AAP: Breastfeeding for 2 Years or Longer Should Be Supported

American Academy of Pediatrics updates its guidance for first time in decade
By Kate Seamons,  Newser Staff
Posted Jun 29, 2022 12:18 PM CDT
AAP: Breastfeed 2 Years or Longer if You Can, Want To
Stock graphic.   (Getty Images/Olga Shevchenko)

The American Academy of Pediatrics on Monday updated its breastfeeding guidance for the first time in a decade. In addition to sticking with its recommendation that infants be exclusively breastfed for the first six months of life, it for the first time included a recommendation that we support parents who choose to breastfeed their infant to age 2 and beyond. The New York Times notes that the previous guidance suggested pediatricians support breastfeeding for one year or more. CDC figures show about a third of babies are still being breastfed at age 1; there isn't verified national data beyond that age.

"We know that ... the longer the total duration of breastfeeding the better," lead author Dr. Joan Younger Meek tells USA Today. But "mothers who choose to breastfeed beyond the first year need support from their medical care providers, as well as protections against workplace barriers," notes the AAP guidance. USA Today flags ongoing stigma around lengthy breastfeeding as well. The AAP in its guidance also addresses gender-diverse parents, recommending that such families be asked what terminology they prefer. It notes "chestfeeding" may be a more comfortable term.

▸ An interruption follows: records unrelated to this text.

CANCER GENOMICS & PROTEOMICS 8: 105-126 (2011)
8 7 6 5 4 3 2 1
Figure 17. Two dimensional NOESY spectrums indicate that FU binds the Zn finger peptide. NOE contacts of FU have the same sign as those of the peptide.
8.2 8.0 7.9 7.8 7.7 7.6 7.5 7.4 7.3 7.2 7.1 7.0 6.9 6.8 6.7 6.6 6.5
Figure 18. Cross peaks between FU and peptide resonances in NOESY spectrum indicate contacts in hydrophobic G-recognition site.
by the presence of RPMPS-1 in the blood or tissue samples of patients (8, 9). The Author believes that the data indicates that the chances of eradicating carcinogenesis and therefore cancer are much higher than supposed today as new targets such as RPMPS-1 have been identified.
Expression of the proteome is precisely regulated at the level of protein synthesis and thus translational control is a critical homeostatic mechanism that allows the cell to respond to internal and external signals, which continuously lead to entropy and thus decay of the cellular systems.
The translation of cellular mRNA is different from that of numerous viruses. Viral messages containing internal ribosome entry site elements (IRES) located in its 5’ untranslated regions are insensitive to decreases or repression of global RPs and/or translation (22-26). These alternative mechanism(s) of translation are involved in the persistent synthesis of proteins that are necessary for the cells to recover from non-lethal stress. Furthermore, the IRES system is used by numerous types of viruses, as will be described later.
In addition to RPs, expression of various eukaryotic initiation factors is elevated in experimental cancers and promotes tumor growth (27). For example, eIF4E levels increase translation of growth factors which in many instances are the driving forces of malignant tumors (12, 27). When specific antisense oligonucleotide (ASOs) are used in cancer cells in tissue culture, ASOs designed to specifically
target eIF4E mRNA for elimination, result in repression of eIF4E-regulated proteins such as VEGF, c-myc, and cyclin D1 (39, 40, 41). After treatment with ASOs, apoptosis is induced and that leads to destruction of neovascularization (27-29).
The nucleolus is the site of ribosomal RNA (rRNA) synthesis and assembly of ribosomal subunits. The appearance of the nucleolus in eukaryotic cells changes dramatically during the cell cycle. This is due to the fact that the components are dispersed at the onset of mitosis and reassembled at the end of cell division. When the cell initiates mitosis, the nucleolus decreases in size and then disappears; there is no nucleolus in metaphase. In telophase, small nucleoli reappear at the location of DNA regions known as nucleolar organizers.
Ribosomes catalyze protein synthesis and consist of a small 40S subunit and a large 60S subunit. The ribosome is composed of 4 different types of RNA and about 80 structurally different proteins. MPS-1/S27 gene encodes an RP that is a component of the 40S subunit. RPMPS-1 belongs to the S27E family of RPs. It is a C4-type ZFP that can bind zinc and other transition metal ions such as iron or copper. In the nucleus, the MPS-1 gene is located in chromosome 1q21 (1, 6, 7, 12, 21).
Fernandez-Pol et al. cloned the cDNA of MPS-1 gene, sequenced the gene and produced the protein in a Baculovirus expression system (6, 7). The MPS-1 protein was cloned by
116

The guidance points out that "there are continued benefits from breastfeeding beyond 1 year, and up to 2 years especially in the mother. Long-term breastfeeding is associated with protections against diabetes, high blood pressure, and cancers of the breast and ovaries." But Meek calls for those who decline to breastfeed either at all or for that long to be "equally support[ed] ... we need to ... not make them feel shamed or bad because they made a different decision." The guidance advocates for:

  • universal paid maternity leave
  • the right for women to breastfeed in public
  • lactation support and breast pumps to be covered by insurance
  • a clean, private location provided by workplaces, as well as the time needed to express milk.